China’s crackdown on the free flow of information in 2020 reportedly included efforts to quiet medical experts who were among the first to encounter and raise warnings about the COVID-19 coronavirus pandemic. Chinese officials reportedly harrassed Ai Fen, the director of emergency medicine at Wuhan Central Hospital, and Wuhan doctor Li Wenliang, who eventually became sick with the coronavirus and died. China further detained and harassed journalists and academics during the early stages of the coronavirus outbreak.

Over the summer China also implemented new security laws over the semi-autonomous territory of Hong Kong, which broadly defined terms such as “sedition,” “subversion,” “succession” and “terrorism,” making pro-Hong Kong Independence flags, imagery and slogans potentially punishable.

CPJ’s latest data on imprisoned journalists comes just days after Chinese authorities detained Chinese national and Bloomberg news assistant Haze Fan on suspicion of endangering Chinese national security.

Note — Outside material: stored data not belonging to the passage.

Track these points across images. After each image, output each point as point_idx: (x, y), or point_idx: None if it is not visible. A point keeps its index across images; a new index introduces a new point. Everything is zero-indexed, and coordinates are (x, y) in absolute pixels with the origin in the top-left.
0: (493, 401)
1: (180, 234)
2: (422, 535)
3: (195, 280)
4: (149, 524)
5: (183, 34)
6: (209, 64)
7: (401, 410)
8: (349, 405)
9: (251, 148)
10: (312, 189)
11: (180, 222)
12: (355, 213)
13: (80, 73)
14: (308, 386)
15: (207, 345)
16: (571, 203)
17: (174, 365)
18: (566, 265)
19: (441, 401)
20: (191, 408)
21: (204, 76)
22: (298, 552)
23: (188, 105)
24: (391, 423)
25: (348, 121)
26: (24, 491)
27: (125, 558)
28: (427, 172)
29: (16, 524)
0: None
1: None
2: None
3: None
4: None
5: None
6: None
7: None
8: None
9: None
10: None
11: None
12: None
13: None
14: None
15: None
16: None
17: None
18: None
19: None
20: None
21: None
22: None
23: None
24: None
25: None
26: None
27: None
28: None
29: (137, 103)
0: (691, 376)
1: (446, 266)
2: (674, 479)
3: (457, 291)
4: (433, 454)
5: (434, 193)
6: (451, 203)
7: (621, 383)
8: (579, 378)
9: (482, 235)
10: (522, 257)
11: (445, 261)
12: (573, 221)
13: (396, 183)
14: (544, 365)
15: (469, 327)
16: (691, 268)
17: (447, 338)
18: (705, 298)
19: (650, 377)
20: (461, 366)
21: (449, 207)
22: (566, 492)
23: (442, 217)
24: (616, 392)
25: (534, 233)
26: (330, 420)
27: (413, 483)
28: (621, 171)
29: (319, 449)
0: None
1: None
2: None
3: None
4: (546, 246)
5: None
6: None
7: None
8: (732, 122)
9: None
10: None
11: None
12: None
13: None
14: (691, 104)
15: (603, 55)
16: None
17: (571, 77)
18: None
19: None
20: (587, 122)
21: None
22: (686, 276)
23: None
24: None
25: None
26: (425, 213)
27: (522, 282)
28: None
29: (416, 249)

In September, two Australian journalists fled China after being threatened with police visits and travel restrictions.

In addition to CPJ’s ranking of China as the country to have imprisoned the most journalists in 2019 and 2020, another press freedom organization, Reporters Without Borders, ranks China as 177 out of 180 countries ranked in terms of press freedom. China’s ranking puts them ahead of Eritrea, Turkmenistan, and North Korea, which is ranked last.